On March 27, the Ministry of Foreign Affairs issued a notice that made it mandatory for all foreigners arriving in Cambodia to have such a health certificate, issued within 72 hours by recognized health authorities. Only holders of type-A and type-B visas were exempt from this requirement, which are reserved for diplomats and international organization staffers.

On Wednesday, the Ministry of Health extended this requirement to all people who arrived in Cambodia.

Vandine said the passengers might not have known about the requirement. “We announced [the requirement], but some Cambodians who are stuck overseas don’t have the means to get information, or they don’t have enough information. Maybe they don’t know,” she said. “It is normal that we implement tough measures, but our Cambodians overseas don’t have that information.”
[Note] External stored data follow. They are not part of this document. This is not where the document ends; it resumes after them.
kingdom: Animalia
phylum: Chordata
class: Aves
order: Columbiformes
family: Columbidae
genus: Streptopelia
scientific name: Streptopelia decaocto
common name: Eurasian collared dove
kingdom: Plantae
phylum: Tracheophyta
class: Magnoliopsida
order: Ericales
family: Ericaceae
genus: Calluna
Vandine did not respond to questions about whether foreigners traveling on the plane carried the required health certificate.

Cambodia on Wednesday lifted its ban on travel from the United States, France, Germany, Italy, Spain, and Iran. This came nearly two months after the government first imposed the restrictions.

Travelers from those countries can now enter the kingdom again, but all arrivals – irrespective of their citizenship or their country of departure – will have to take tests and wait for results at a designated facility at the airport. If the tests come back negative, they will be required to self-quarantine for 14 days. If they come back positive, they will have to quarantine for 14 days at a government-designated facility.

In addition to providing a COVID-19-free health certificate, foreigners are also required to have health insurance that covers costs of at least $50,000.